With just two and a half weeks until the Mayoral election, it looks increasingly likely that Ken Livingstone's reign as Mayor of London will come to a bloody conclusion with defeat at the hands of Conservative candidate, Boris Johnson.
Livingstone's campaign looks increasingly desperate and with Labour in the doldrums, the support needed in the Inner Suburbs to hold back the Tory-voting Outer suburbs just isn't there. Conversely, the Conservatives are motivated in the Outer suburbs in a way they weren't in either 2000 or 2004.
I welcome the departure of Livingstone - the stench of corruption hangs heavy over City Hall along with the sense that Ken is "yesterday's man". That doesn't of course mean I welcome the election of Boris Johnson. I think Londoners will swiftly come to regret entrusting this highly-intelligent but deeply flawed individual to such an important job. I'm strongly of the view that Brian Paddick, the Liberal Democrat Mayoral candidate, is the best on offer and recent debates including both the Evening Standard debate and the Newsnight debate showed Paddick to be more than a match for Ken and Boris.
So why will Boris win ?
There are some obvious reasons: the loss of trust in Livingstone, the national decline in Labour and advance of the Conservatives which is especially strong in London and the simple argument that is "time for a change" but there is another, less obvious reason.
Livingstone is quite a dour, serious personality with seemingly little charm or charisma.
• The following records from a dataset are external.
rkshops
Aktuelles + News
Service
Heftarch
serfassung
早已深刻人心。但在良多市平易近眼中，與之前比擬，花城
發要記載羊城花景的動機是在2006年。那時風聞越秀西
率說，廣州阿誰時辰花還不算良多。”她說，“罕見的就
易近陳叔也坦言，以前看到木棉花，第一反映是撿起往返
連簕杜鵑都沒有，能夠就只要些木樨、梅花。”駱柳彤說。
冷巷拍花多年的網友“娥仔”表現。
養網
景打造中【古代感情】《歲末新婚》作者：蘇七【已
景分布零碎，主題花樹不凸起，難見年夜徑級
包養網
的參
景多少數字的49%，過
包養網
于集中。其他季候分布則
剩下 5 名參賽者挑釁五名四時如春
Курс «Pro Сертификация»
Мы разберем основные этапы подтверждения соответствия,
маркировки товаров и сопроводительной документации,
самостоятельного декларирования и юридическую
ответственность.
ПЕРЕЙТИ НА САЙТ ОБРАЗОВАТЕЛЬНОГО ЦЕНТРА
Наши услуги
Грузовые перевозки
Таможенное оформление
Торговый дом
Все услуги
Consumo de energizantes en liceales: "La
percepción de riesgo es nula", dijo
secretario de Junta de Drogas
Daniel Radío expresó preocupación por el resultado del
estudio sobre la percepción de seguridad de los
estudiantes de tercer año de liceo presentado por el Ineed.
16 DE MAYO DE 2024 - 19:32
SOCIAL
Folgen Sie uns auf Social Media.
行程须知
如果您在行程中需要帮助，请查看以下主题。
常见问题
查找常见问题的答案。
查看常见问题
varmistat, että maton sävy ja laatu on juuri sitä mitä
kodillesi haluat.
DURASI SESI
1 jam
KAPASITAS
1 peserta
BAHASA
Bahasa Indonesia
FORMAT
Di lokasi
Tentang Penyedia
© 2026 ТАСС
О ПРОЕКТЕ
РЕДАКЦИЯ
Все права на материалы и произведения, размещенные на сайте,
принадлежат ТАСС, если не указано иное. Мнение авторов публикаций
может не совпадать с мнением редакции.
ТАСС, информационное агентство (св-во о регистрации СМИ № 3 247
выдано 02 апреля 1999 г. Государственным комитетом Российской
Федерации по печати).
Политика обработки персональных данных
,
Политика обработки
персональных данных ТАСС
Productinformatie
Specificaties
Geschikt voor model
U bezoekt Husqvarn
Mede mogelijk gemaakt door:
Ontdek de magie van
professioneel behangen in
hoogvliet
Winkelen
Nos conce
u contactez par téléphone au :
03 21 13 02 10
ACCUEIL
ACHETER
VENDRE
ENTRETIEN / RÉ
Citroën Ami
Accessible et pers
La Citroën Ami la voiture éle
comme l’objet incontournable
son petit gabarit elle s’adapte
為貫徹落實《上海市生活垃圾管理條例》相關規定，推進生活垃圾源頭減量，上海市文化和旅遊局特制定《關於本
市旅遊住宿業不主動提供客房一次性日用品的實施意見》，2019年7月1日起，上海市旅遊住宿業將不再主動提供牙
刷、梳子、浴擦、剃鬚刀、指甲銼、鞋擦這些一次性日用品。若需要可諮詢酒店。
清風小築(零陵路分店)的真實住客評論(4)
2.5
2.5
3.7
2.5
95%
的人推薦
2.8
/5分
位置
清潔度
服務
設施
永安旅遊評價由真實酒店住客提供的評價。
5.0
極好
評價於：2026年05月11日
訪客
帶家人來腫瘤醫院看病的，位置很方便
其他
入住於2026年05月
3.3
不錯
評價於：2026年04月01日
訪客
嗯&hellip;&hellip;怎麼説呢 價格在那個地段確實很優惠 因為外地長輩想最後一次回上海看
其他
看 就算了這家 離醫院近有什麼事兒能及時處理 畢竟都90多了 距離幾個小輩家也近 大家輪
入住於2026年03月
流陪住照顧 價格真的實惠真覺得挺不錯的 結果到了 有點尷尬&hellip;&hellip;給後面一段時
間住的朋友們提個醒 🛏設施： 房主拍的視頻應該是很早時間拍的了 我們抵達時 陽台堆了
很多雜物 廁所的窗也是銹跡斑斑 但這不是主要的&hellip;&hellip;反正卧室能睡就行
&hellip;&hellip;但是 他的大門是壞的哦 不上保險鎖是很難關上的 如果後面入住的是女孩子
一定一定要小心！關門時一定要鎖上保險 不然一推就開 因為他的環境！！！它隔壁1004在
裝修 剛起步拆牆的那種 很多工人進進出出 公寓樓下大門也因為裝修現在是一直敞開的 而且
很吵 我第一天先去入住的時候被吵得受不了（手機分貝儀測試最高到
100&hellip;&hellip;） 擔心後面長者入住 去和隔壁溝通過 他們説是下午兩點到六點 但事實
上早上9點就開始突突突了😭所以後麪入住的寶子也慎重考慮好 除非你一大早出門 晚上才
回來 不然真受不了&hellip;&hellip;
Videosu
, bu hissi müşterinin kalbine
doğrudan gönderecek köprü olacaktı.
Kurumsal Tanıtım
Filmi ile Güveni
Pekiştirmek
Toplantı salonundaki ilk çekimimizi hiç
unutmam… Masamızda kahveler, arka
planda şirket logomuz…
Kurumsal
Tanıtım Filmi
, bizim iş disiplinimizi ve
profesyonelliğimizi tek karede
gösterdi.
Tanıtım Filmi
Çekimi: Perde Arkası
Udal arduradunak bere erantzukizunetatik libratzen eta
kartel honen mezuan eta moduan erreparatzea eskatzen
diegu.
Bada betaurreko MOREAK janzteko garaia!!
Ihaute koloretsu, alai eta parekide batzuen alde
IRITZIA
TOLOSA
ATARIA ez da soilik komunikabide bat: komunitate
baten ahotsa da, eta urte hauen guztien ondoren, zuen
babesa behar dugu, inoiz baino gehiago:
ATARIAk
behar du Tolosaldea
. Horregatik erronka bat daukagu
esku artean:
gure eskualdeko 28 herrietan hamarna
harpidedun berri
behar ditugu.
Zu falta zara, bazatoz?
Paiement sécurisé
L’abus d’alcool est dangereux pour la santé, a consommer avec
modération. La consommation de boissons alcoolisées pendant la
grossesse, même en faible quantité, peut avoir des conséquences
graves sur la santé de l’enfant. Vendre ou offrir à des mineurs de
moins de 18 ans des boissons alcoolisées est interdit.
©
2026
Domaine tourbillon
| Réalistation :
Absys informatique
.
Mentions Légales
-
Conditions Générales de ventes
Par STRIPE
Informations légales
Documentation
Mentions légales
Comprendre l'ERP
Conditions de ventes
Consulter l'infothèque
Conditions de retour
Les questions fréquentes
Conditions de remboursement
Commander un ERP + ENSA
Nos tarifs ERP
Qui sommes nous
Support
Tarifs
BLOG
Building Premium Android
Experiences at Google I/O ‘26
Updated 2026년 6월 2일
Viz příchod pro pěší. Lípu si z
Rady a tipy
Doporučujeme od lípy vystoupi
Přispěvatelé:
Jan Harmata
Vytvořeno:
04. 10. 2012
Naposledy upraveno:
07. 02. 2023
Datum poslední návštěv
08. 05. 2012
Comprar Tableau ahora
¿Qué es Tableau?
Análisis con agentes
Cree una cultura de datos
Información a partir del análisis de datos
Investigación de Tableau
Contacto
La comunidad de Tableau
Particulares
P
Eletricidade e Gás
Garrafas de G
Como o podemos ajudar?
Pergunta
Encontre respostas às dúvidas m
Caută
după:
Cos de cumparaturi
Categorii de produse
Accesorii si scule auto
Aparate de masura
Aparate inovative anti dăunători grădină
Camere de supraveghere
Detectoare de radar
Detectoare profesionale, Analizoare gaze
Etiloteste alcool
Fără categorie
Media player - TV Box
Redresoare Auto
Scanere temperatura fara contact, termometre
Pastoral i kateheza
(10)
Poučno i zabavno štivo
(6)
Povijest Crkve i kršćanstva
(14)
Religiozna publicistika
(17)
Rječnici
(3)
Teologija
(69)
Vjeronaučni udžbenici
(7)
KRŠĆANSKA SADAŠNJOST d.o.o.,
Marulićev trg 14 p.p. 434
There are times when these qualities are valuable - I thought one of Ken's finest hours was following the July 2005 terrorist attack - but in times of impending economic hardship when the right-wing press in particular are daily trumpetting a message of doom and gloom, I think people look for a less serious, lighter alternative.
Johnson provides less serious in spades. No one can blame him for the "credit crunch" but he will keep us entertained in the difficult times ahead. He will bumble around smiling and joking which will be an antidote if (as seems likely) a period of belt-tightening is in order.
Boris will win not because he's the best candidate - he isn't. He'll win because he has tapped into a mood music or zeitgeist. That mood says "things are bad, they're getting to get worse. We don't need a dour, sour-faced leader telling us how bad things are, we want someone to keep us entertained".
The problem with electing an entertainer is that there may be nothing other than the act. London faces some serious challenges in the next four years, not least in preparing for the 2012 Olympics. I remain deeply sceptical as to whether Boris is the man for the challenge. London is prepared to give him a chance - I wouldn't.